(Photographed scenes with cuboids)
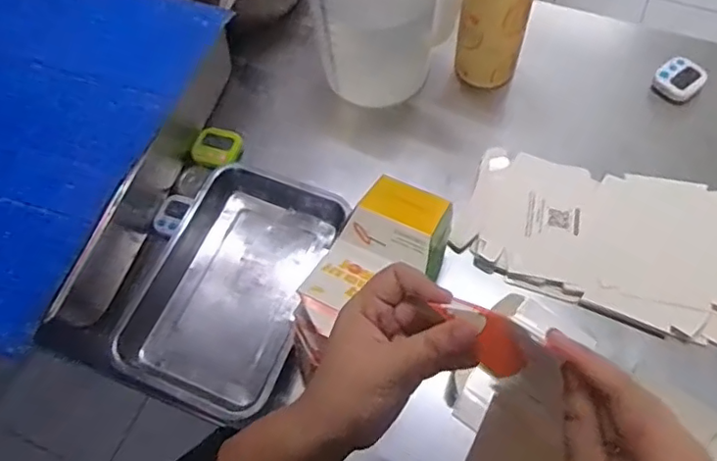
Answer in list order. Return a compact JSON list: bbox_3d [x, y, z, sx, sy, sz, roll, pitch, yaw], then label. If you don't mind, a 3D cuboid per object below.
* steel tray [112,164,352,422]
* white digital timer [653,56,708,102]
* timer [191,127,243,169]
[{"bbox_3d":[-0.153,0.065,0.751,0.186,0.070,0.306,19,67,12],"label":"steel tray"},{"bbox_3d":[0.468,-0.219,0.858,0.062,0.016,0.060,-41,68,-15],"label":"white digital timer"},{"bbox_3d":[-0.202,-0.118,0.838,0.060,0.025,0.062,14,66,10],"label":"timer"}]

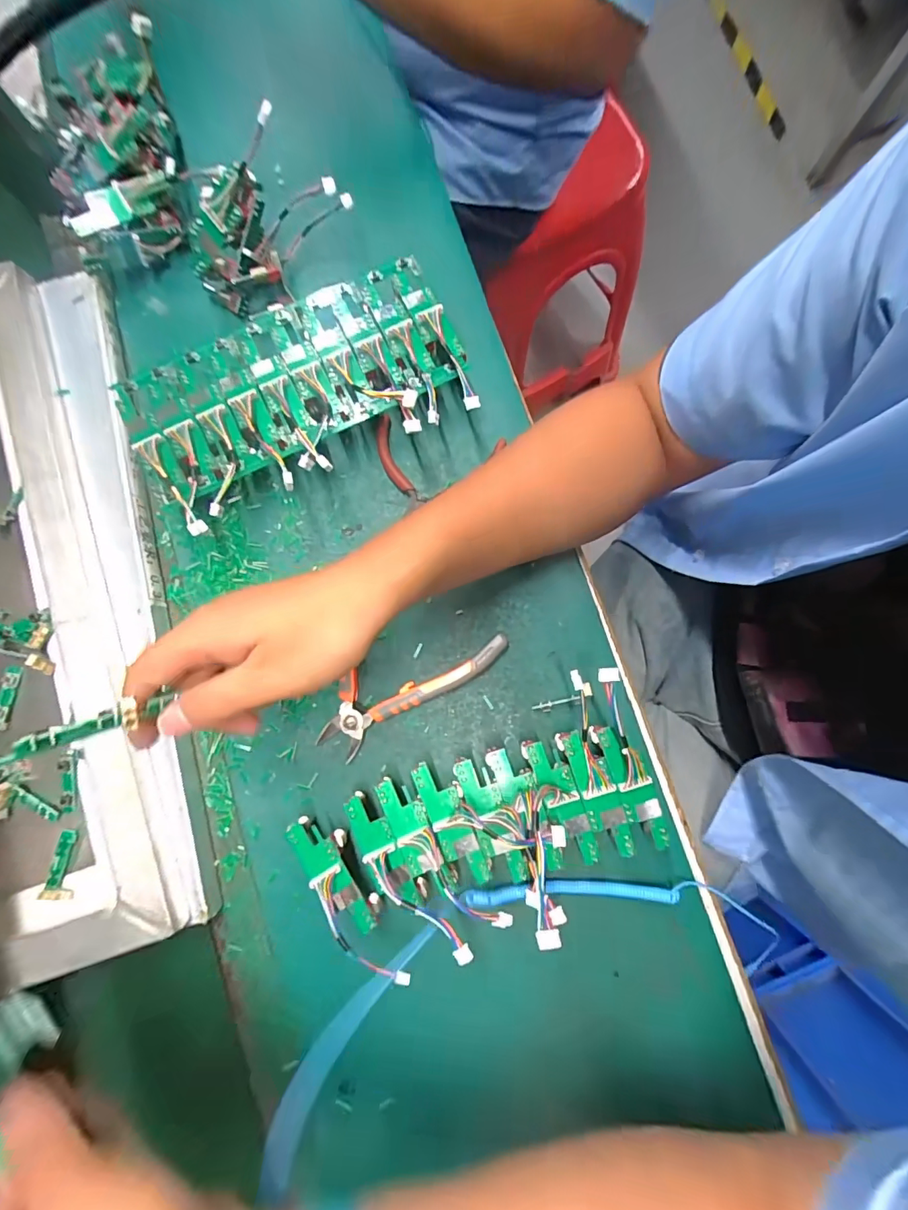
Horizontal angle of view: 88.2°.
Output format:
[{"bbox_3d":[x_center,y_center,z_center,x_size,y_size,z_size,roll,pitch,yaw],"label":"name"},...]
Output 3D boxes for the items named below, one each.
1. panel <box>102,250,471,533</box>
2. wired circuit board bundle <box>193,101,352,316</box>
[{"bbox_3d":[-0.115,-0.158,0.357,0.246,0.043,0.143,-28,80,-4],"label":"panel"},{"bbox_3d":[-0.146,-0.307,0.377,0.074,0.084,0.139,42,85,6],"label":"wired circuit board bundle"}]

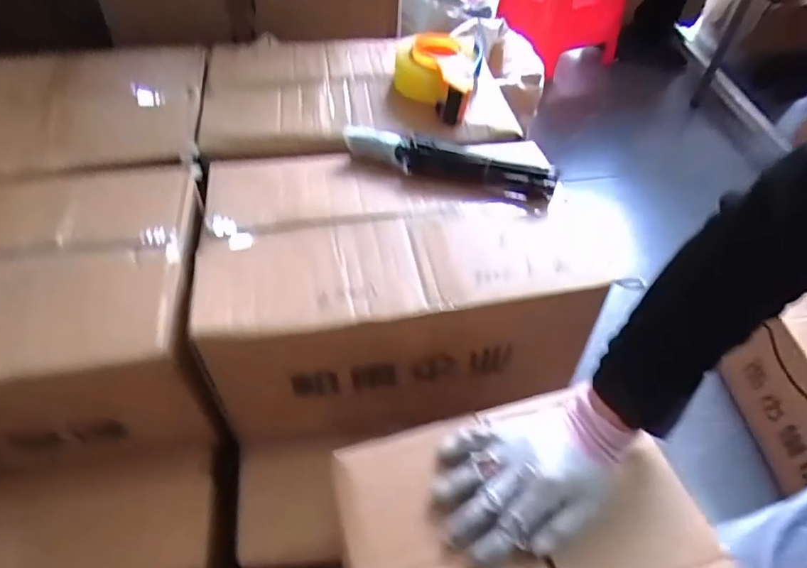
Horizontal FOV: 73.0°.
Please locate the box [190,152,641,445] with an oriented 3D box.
[{"bbox_3d":[-0.022,-0.002,0.718,0.421,0.197,0.303,-6,52,-8],"label":"box"}]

# Prompt
Give back every record exactly. Omit the pictures.

# Problem solution
Answer in list order. Return a compact JSON list: bbox_3d [x, y, z, sx, sy, sz, roll, pitch, yaw], then label. If you don't mind, a 3D cuboid per object below.
* steel tray [112,164,352,422]
* white digital timer [653,56,708,102]
* timer [191,127,243,169]
[{"bbox_3d":[-0.153,0.065,0.751,0.186,0.070,0.306,19,67,12],"label":"steel tray"},{"bbox_3d":[0.468,-0.219,0.858,0.062,0.016,0.060,-41,68,-15],"label":"white digital timer"},{"bbox_3d":[-0.202,-0.118,0.838,0.060,0.025,0.062,14,66,10],"label":"timer"}]

Horizontal angle of view: 88.2°.
Output format:
[{"bbox_3d":[x_center,y_center,z_center,x_size,y_size,z_size,roll,pitch,yaw],"label":"name"},...]
Output 3D boxes for the items named below, one each.
1. panel <box>102,250,471,533</box>
2. wired circuit board bundle <box>193,101,352,316</box>
[{"bbox_3d":[-0.115,-0.158,0.357,0.246,0.043,0.143,-28,80,-4],"label":"panel"},{"bbox_3d":[-0.146,-0.307,0.377,0.074,0.084,0.139,42,85,6],"label":"wired circuit board bundle"}]

Horizontal FOV: 73.0°.
Please locate the box [190,152,641,445] with an oriented 3D box.
[{"bbox_3d":[-0.022,-0.002,0.718,0.421,0.197,0.303,-6,52,-8],"label":"box"}]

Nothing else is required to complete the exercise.